=== Material supplied ===

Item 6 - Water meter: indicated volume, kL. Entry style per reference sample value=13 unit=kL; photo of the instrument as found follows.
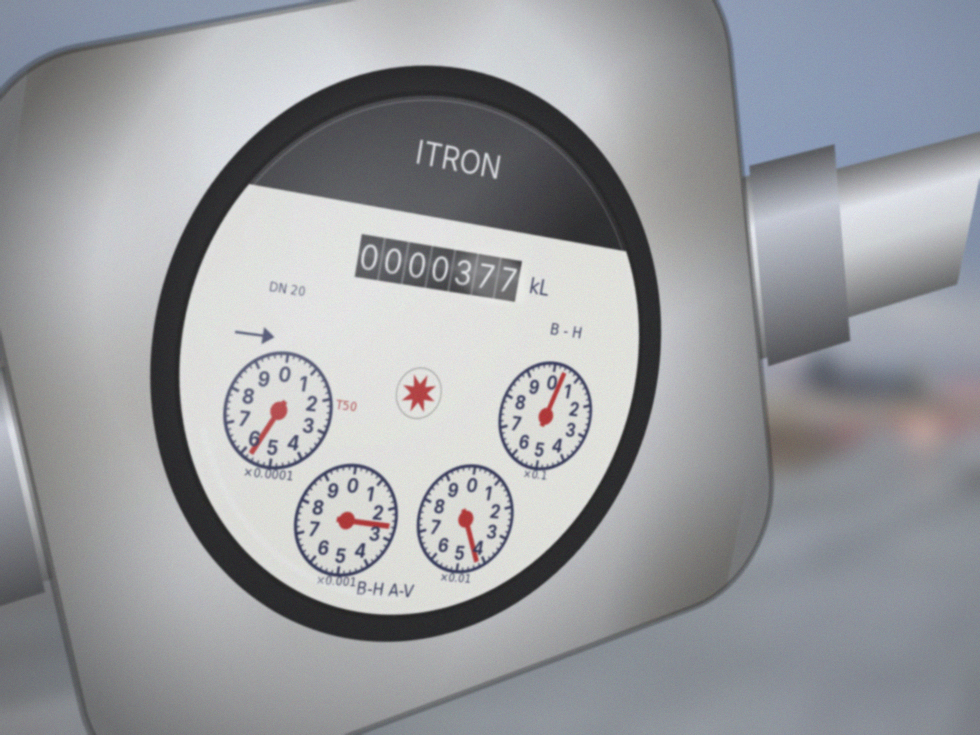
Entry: value=377.0425 unit=kL
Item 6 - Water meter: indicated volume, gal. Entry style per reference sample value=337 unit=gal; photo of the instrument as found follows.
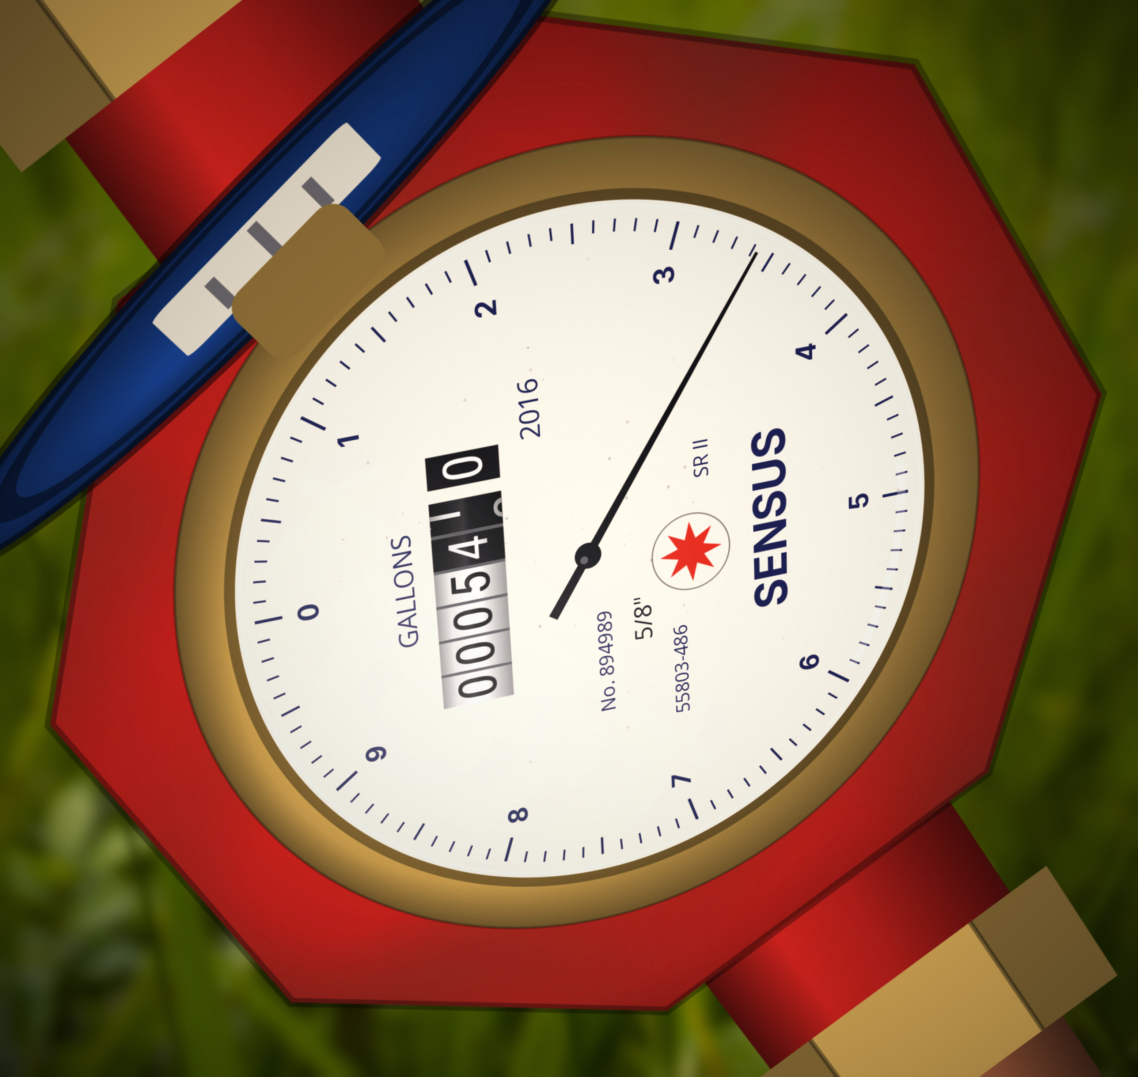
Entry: value=5413.4 unit=gal
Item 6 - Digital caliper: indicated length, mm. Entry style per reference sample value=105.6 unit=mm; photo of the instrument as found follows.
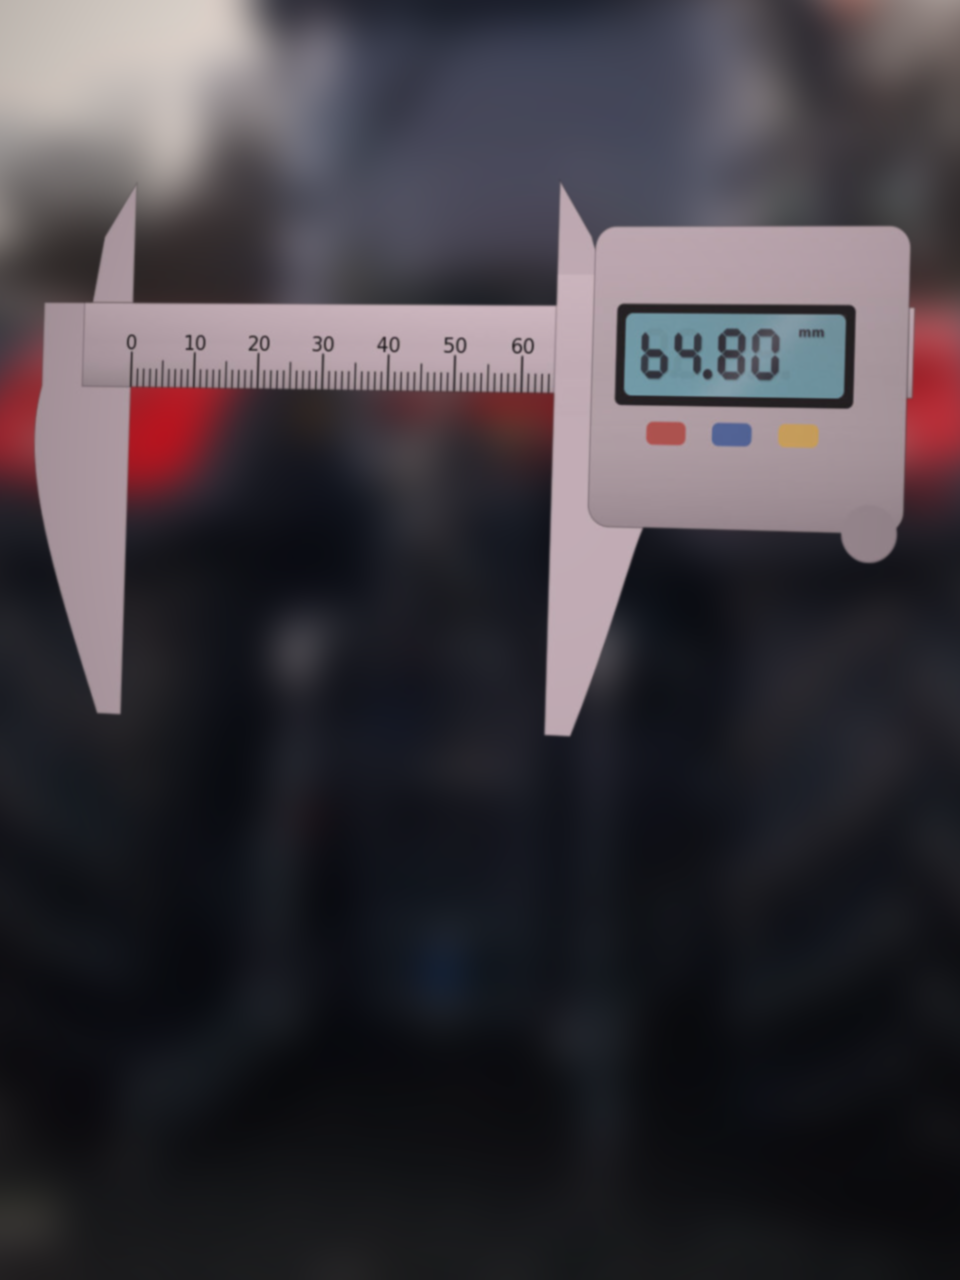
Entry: value=64.80 unit=mm
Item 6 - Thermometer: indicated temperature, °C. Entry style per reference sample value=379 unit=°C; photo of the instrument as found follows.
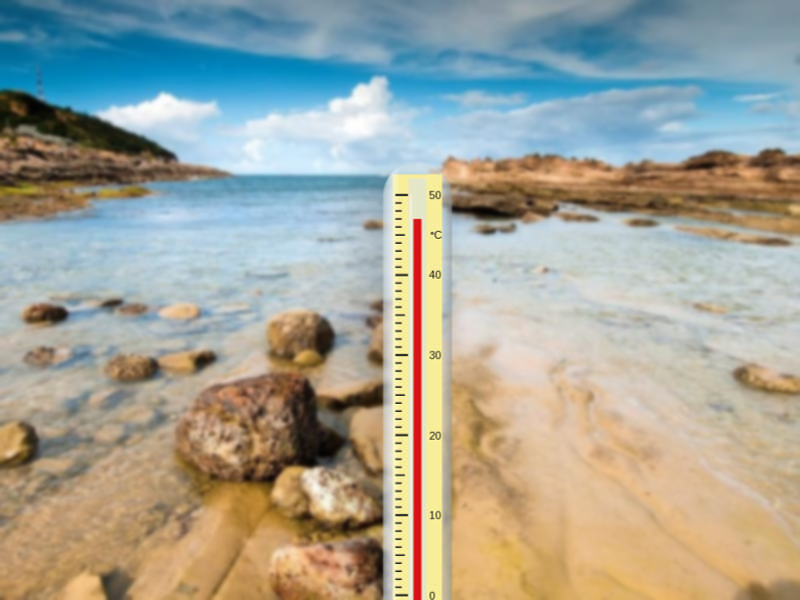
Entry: value=47 unit=°C
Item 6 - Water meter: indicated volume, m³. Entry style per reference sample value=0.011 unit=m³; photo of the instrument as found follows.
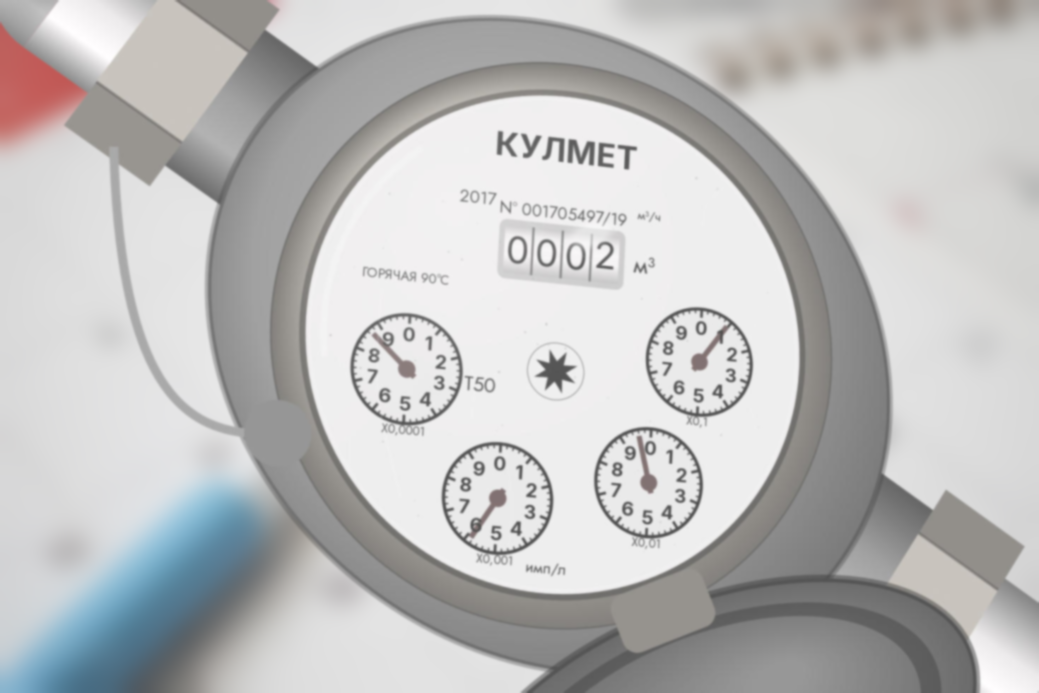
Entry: value=2.0958 unit=m³
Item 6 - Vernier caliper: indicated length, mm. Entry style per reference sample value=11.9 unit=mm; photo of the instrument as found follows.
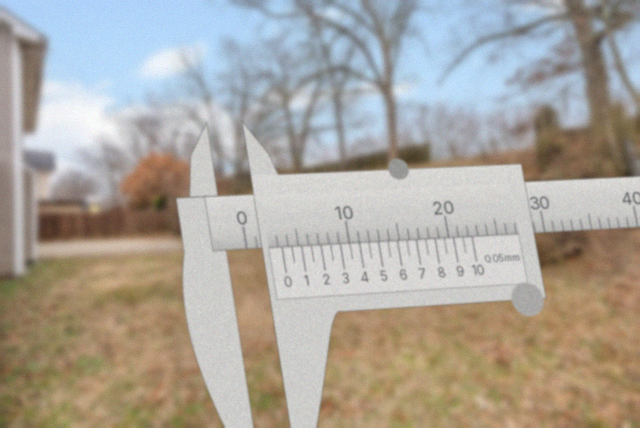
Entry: value=3.4 unit=mm
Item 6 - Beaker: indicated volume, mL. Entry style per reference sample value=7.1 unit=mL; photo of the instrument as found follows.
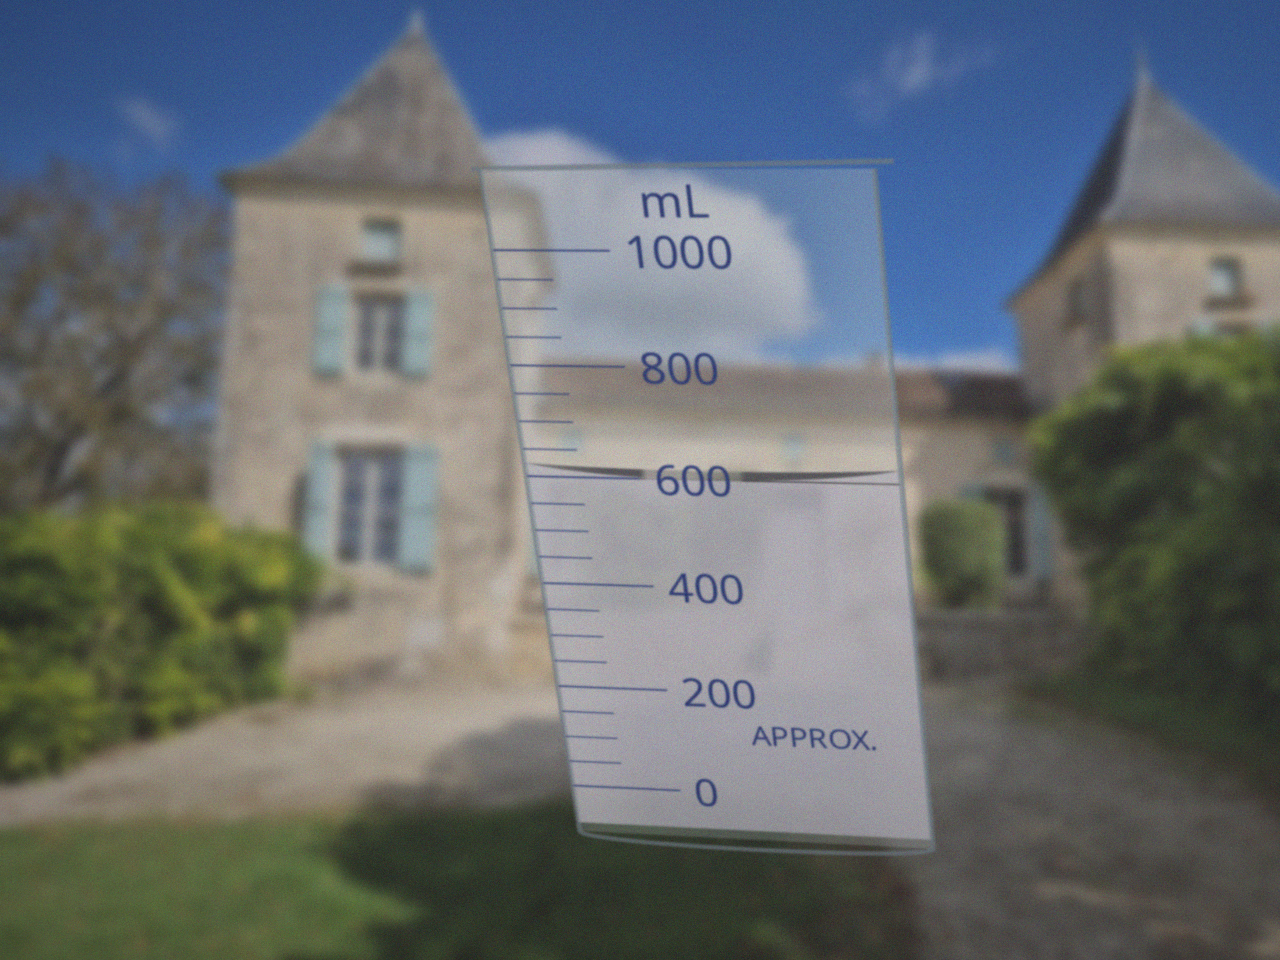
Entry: value=600 unit=mL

===

## Activity
Please copy the records above word for word, leaving out the pictures.

## Problem solution
Item 6 - Water meter: indicated volume, kL. Entry style per reference sample value=13 unit=kL; photo of the instrument as found follows.
Entry: value=377.0425 unit=kL
Item 6 - Water meter: indicated volume, gal. Entry style per reference sample value=337 unit=gal; photo of the instrument as found follows.
Entry: value=5413.4 unit=gal
Item 6 - Digital caliper: indicated length, mm. Entry style per reference sample value=105.6 unit=mm; photo of the instrument as found follows.
Entry: value=64.80 unit=mm
Item 6 - Thermometer: indicated temperature, °C. Entry style per reference sample value=379 unit=°C; photo of the instrument as found follows.
Entry: value=47 unit=°C
Item 6 - Water meter: indicated volume, m³. Entry style per reference sample value=0.011 unit=m³; photo of the instrument as found follows.
Entry: value=2.0958 unit=m³
Item 6 - Vernier caliper: indicated length, mm. Entry style per reference sample value=11.9 unit=mm; photo of the instrument as found follows.
Entry: value=3.4 unit=mm
Item 6 - Beaker: indicated volume, mL. Entry style per reference sample value=7.1 unit=mL; photo of the instrument as found follows.
Entry: value=600 unit=mL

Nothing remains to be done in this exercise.